BEGIN Selected extract

By WENDY HODGE
When last we met, it was early December 1974.
Mrs. Taylor’s second-grade class was the victim of an unknown vandal. Our teacher gathered us all together to sit criss-cross applesauce on the carpet at the front of the room so that she could fill us in on her plan to restore order to our classroom and the second-grade hallway in general.
“On Friday we will be electing hall monitors,” she announced, her smile held in place by sheer determination and the belief in her fool-proof plan. “Today we’ll take nominations and then vote on Friday for the two boys who will be our very first hall monitors!” (Girls, it appears, were not suited for such a responsibility.)
“What’s a nomination?” someone asked.
“What’s a hall monitor?” was followed by giggles from the back of the room.
“A hall monitor’s job is to make sure there’s no funny business in the hallways between classes and before and after school each day. He will keep his eyes open and stay alert for any sign of mischief.”
She made this pronouncement as if hall monitor ranked right up there with the Medal of Freedom or the Nobel Peace Prize.
She was met with blank stares.
“That sounds awful,” my friend, James, said.
“Yeah, I don’t think that’s a good job at all,” someone else echoed.
“You’ll have to trust me on this, children. Hall Monitor is an honor. Now let’s get our thinking caps on and decide who we’re going to nominate, which means decide to consider, for our two hall monitors.”
We all returned to our desk and were given an index card and instructions to write down the name of the one person we thought would do the best job. Minutes ticked by while we all made our decisions. I nominated my friend James, partly because I knew he would laugh when his name was read out loud and partly because I had a secret crush and just knew he would be the perfect person to keep us all safe.

END Selected extract
BEGIN Data records

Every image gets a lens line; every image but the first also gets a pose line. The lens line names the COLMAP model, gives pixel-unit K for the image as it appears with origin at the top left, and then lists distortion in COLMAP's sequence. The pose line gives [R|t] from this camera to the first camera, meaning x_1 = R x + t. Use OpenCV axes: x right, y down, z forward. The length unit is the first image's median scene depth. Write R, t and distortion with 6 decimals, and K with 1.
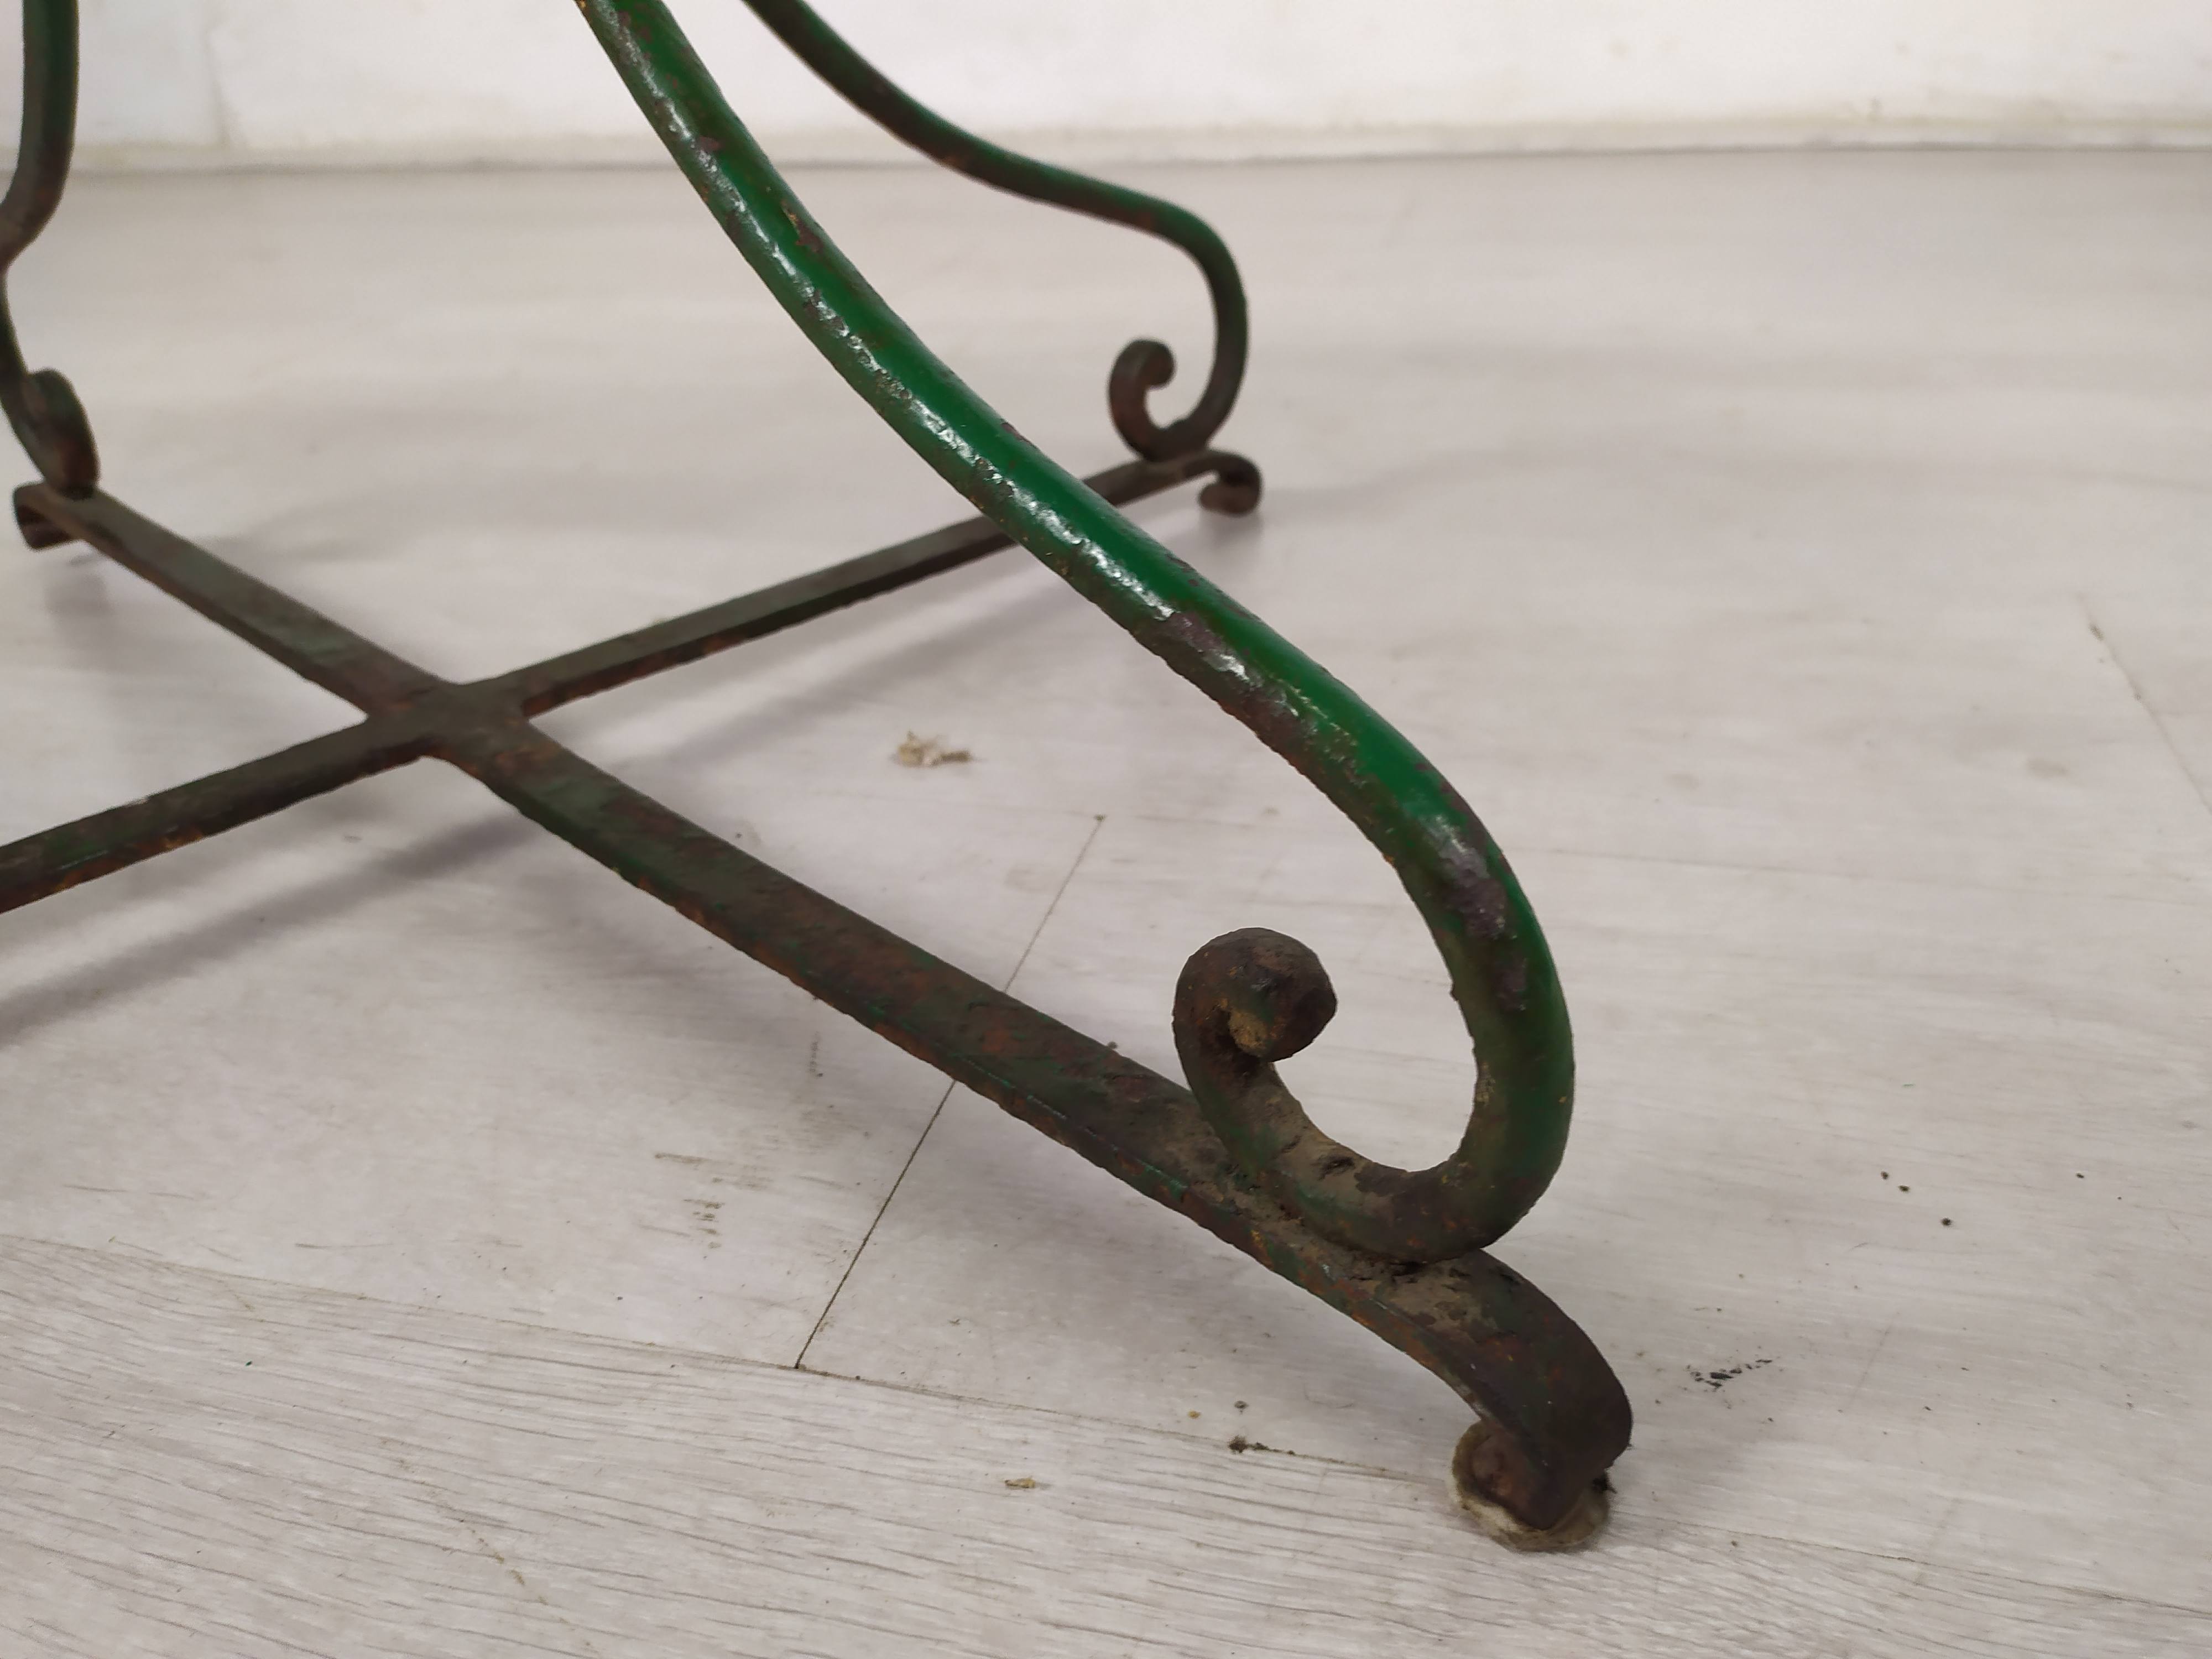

END Data records
BEGIN Data records

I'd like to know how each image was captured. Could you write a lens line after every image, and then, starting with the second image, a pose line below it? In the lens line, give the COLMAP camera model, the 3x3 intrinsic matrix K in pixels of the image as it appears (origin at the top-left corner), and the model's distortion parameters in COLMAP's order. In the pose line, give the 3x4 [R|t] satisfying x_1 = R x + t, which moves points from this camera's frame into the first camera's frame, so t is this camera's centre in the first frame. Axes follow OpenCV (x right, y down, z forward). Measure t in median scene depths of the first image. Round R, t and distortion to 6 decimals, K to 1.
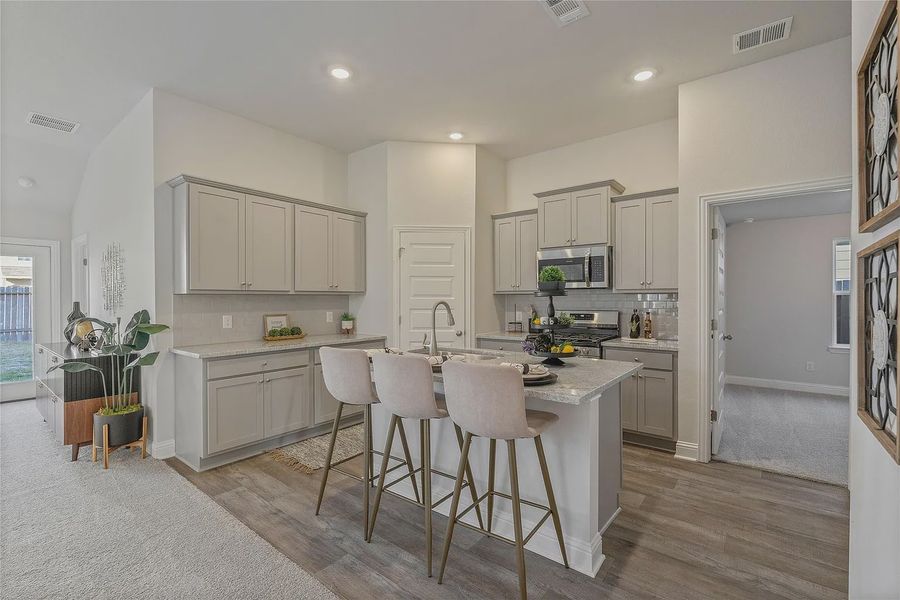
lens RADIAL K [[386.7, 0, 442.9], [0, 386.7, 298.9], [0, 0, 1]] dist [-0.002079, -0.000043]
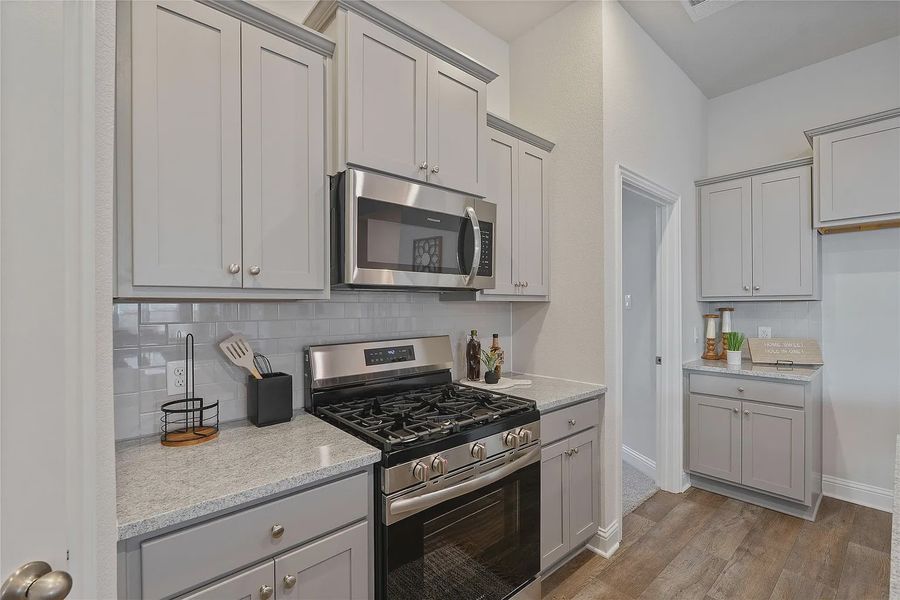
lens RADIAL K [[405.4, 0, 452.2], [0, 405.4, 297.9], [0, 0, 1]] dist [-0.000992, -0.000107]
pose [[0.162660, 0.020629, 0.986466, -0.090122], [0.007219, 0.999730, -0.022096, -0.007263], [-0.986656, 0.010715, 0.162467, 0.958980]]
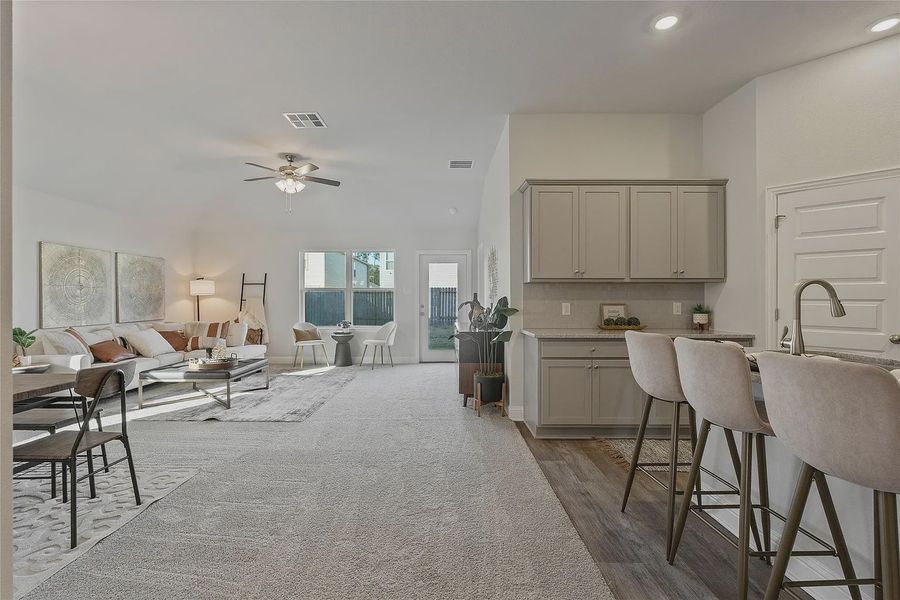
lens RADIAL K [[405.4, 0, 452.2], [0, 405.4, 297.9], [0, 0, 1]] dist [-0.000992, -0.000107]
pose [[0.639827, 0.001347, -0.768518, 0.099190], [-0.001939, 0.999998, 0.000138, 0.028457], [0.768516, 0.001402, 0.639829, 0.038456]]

END Data records

Task goal »
Continue the account of the second-grade hall monitor nominations, starting right after its final sentence. This material comes from a separate source.

Output of the exercise »
Cards were turned in, and we all got quiet so that Mrs. Taylor could read our nominations out loud.
She read out the first two cards:
“Steve.” There were some claps, and Steve raised his hands in a mock-Nixon salute.
“James.” Just as I knew he would, James laughed and looked knowingly at me.
Then Mrs. Taylor hesitated before reading the next name. “Bugs Bunny,” she said, disdain in every syllable.
And the next card was even worse – “Superman.”
“Now children, this is serious business. What we’re deciding is very important. It’s not a joke.”
The rest of the cards were read out loud leaving a grand total of seven votes for Steve, six votes for James, three for Super Man, two for Bugs Bunny and a last-place tie between Mickey Mouse, Stretch Armstrong and Barbie.
“It looks like there won’t be any reason to vote on Friday. We have our two hall monitors – Steve and James.”
Steve saluted again and said, “I’m ready!”
But James raised his hand and said, “Mrs. Taylor, I really don’t want to be a hall monitor.”
“Why not, James?” she asked.
“Because a hall monitor sounds like a snitch, and I’m no snitch,” he said firmly.
Mrs. Taylor sighed. Truly I felt sorry for her. None of her plans seemed to ever go the way she envisioned, and I had the urge to give her extra time on the playground just to make her feel better. And there went my own vision of James rushing to my rescue. Sigh.
Before Mrs. Taylor could think of a response, a boy sitting on the edge of the circle stood up.
“I’ll do it, Mrs. Taylor,” he said quietly.
There were a couple of giggles and some nudging of elbows among the group on the carpet. This was a new kid, just moved here from parts unknown, and we’d never heard him speak. Not one syllable. Children can be cruel when faced with someone new, and I’m afraid that none of us had made him feel very welcome. And now here he was volunteering to be the one to guard the halls.
“Well, Andy, I think you would make a wonderful hall monitor. Thank you for volunteering,” she answered.
With a stern look, she quieted all the giggles and whispers, and she wrote on the blackboard in her perfect teacher’s print:
New Hall Monitors – Congratulations, Steve and Andy!
And just like that, we’d joined the democratic process in spite of Barbie and Bugs Bunny.
The next morning, Mrs. Taylor presented Steve and Andy with laminated badges identifying them as Second Grade Hall Monitors. This was pinned to their shirt, and they were positioned in the hallway to start their search for mischief makers.
I would like to say that the first day went well. But it didn’t. No one quite knew what to make of someone “keeping their eyes open” in our general direction as we meandered single file from our classroom to the lunchroom or the restroom or the playground. Everywhere we went, there they were — Steve and Andy, keeping watch.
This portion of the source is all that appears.